» Task objective: Write out the records again exactly and exclude the pictures.

Data excerpts Start Marker

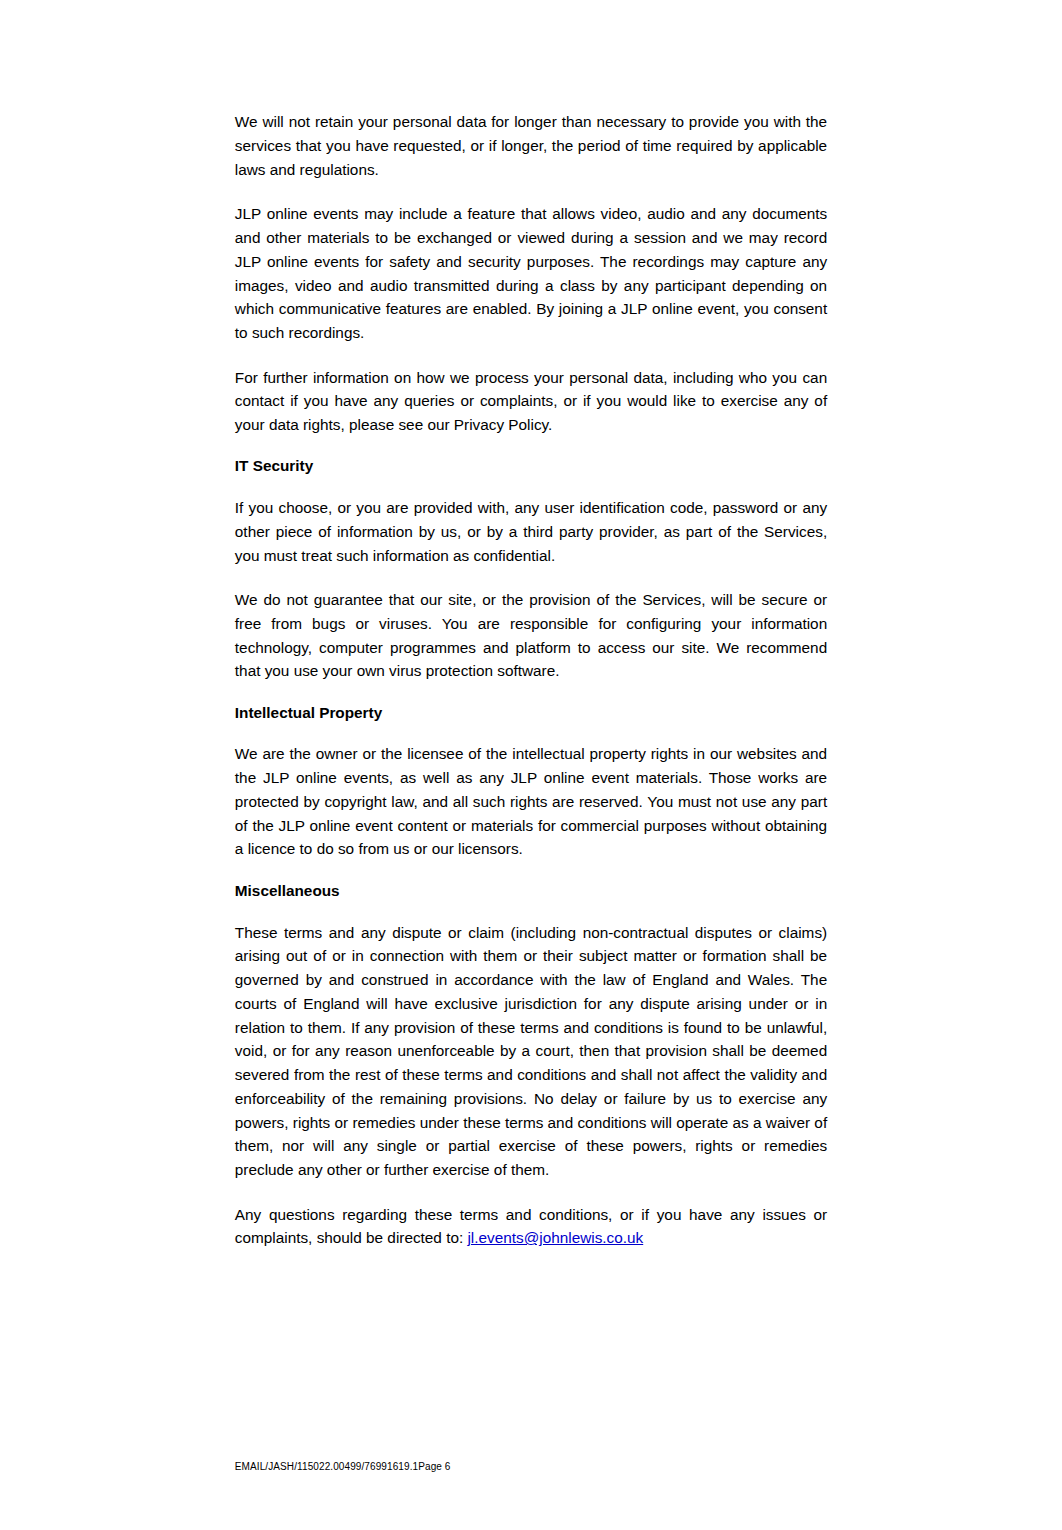We will not retain your personal data for longer than necessary to provide you with the services that you have requested, or if longer, the period of time required by applicable laws and regulations.
JLP online events may include a feature that allows video, audio and any documents and other materials to be exchanged or viewed during a session and we may record JLP online events for safety and security purposes. The recordings may capture any images, video and audio transmitted during a class by any participant depending on which communicative features are enabled. By joining a JLP online event, you consent to such recordings.
For further information on how we process your personal data, including who you can contact if you have any queries or complaints, or if you would like to exercise any of your data rights, please see our Privacy Policy.
IT Security
If you choose, or you are provided with, any user identification code, password or any other piece of information by us, or by a third party provider, as part of the Services, you must treat such information as confidential.
We do not guarantee that our site, or the provision of the Services, will be secure or free from bugs or viruses. You are responsible for configuring your information technology, computer programmes and platform to access our site. We recommend that you use your own virus protection software.
Intellectual Property
We are the owner or the licensee of the intellectual property rights in our websites and the JLP online events, as well as any JLP online event materials. Those works are protected by copyright law, and all such rights are reserved. You must not use any part of the JLP online event content or materials for commercial purposes without obtaining a licence to do so from us or our licensors.
Miscellaneous
These terms and any dispute or claim (including non-contractual disputes or claims) arising out of or in connection with them or their subject matter or formation shall be governed by and construed in accordance with the law of England and Wales. The courts of England will have exclusive jurisdiction for any dispute arising under or in relation to them. If any provision of these terms and conditions is found to be unlawful, void, or for any reason unenforceable by a court, then that provision shall be deemed severed from the rest of these terms and conditions and shall not affect the validity and enforceability of the remaining provisions. No delay or failure by us to exercise any powers, rights or remedies under these terms and conditions will operate as a waiver of them, nor will any single or partial exercise of these powers, rights or remedies preclude any other or further exercise of them.
Any questions regarding these terms and conditions, or if you have any issues or complaints, should be directed to: jl.events@johnlewis.co.uk
EMAIL/JASH/115022.00499/76991619.1Page 6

Data excerpts End Marker

» Task response:
We will not retain your personal data for longer than necessary to provide you with the services that you have requested, or if longer, the period of time required by applicable laws and regulations.
JLP online events may include a feature that allows video, audio and any documents and other materials to be exchanged or viewed during a session and we may record JLP online events for safety and security purposes. The recordings may capture any images, video and audio transmitted during a class by any participant depending on which communicative features are enabled. By joining a JLP online event, you consent to such recordings.
For further information on how we process your personal data, including who you can contact if you have any queries or complaints, or if you would like to exercise any of your data rights, please see our Privacy Policy.
IT Security
If you choose, or you are provided with, any user identification code, password or any other piece of information by us, or by a third party provider, as part of the Services, you must treat such information as confidential.
We do not guarantee that our site, or the provision of the Services, will be secure or free from bugs or viruses. You are responsible for configuring your information technology, computer programmes and platform to access our site. We recommend that you use your own virus protection software.
Intellectual Property
We are the owner or the licensee of the intellectual property rights in our websites and the JLP online events, as well as any JLP online event materials. Those works are protected by copyright law, and all such rights are reserved. You must not use any part of the JLP online event content or materials for commercial purposes without obtaining a licence to do so from us or our licensors.
Miscellaneous
These terms and any dispute or claim (including non-contractual disputes or claims) arising out of or in connection with them or their subject matter or formation shall be governed by and construed in accordance with the law of England and Wales. The courts of England will have exclusive jurisdiction for any dispute arising under or in relation to them. If any provision of these terms and conditions is found to be unlawful, void, or for any reason unenforceable by a court, then that provision shall be deemed severed from the rest of these terms and conditions and shall not affect the validity and enforceability of the remaining provisions. No delay or failure by us to exercise any powers, rights or remedies under these terms and conditions will operate as a waiver of them, nor will any single or partial exercise of these powers, rights or remedies preclude any other or further exercise of them.
Any questions regarding these terms and conditions, or if you have any issues or complaints, should be directed to: jl.events@johnlewis.co.uk
EMAIL/JASH/115022.00499/76991619.1Page 6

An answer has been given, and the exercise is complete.